LATENT QUEUES AND COLLECTIVE EFFECTS: REVISITING THE ACTIVITY-BASED APPROACH TO TRAVEL ANALYSIS FOR SMART CITIES
Rochester Institute of Technology
Smart cities promise future scenarios characterized by greater community connectivity, increasing automation levels and seamless traveler experiences through adaptive mobility services. However, from an activity-travel standpoint, these technologies also create evolving opportunities for travelers to complete activities across varying spatial and temporal scales. For example, with self-driving autonomous vehicles, discretionary activities may shift in-vehicle from their previous place locations or from an unscheduled activity queue. Making well-informed, consistent assessments of these future scenarios requires tools that capture these behavioral dynamics. This seminar presents a methodology for inferring latent activity queues from conventional travel-activity diaries that builds on arguments from order statistics. From the perspective of a single-server queueing system with vacations, an investigation of travelers’ latent activity queue characteristics, such as time dependent lengths, reveals that these vary with activity type and socioeconomic dimensions, such as work status. In addition to latent activity queues, collective effects may also impact travel-activity decisions in smart cities, given their increasing system-level intelligence and interdependences. This seminar finishes with a discussion of current and future research on investigating and understanding collective effects through econometric models and carefully designed interactive behavioral lab and field experiments.

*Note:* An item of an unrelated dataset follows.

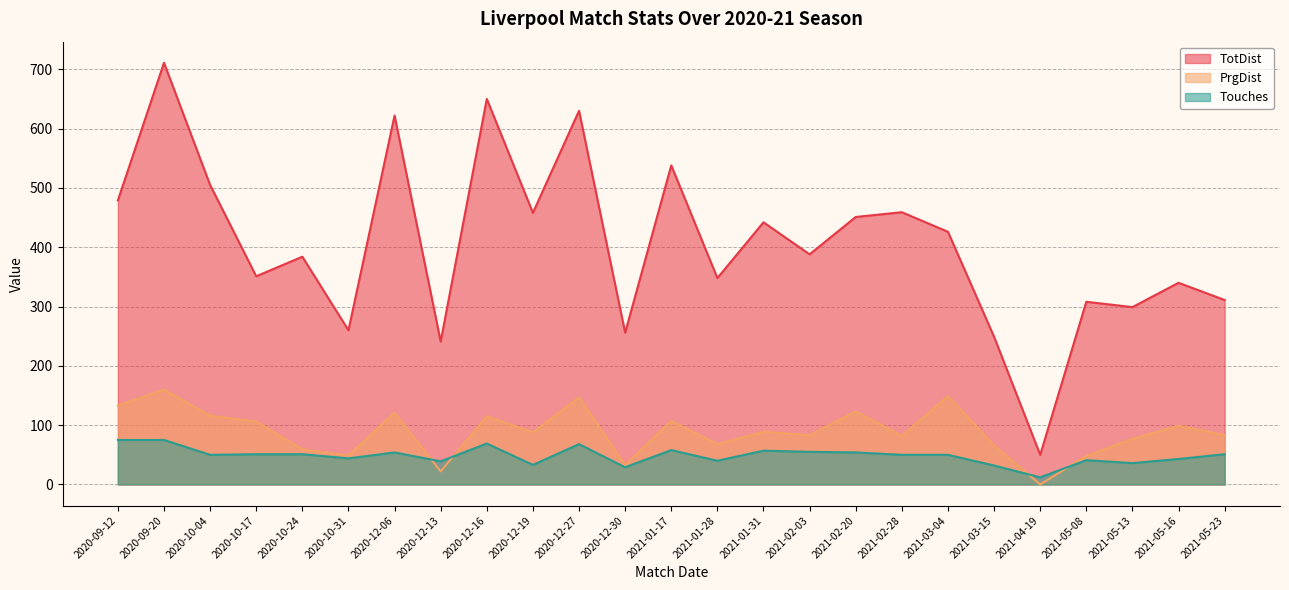

Between which two adjacent categories do PrgDist and Touches first intersect?

2020-12-06 and 2020-12-13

Dr. Chen is currently an Assistant Professor at the Golisano Institute for Sustainability (GIS) at the Rochester Institute of Technology (RIT). His research focuses on understanding and modeling the dynamics of user response to real-time information systems and emerging communication technologies in transportation systems. Methodologically, his research develops techniques for modeling behavioral dynamics through a combination of econometrics, probabilistic modeling, simulation and interactive experiments. Recent efforts include inferring latent activity queues from conventional travel-activity diaries and developing econometric models of count with endogenous choices. Additionally, he has worked on choice models with randomly distributed values of time, which have been integrated with dynamic traffic assignment platforms for predicting traveler responses to congestion pricing and varying weather. He received his Ph.D. from the University of Maryland, College Park, and B.S. and M.S. degrees from the University of Texas at Austin, all in Civil and Environmental Engineering.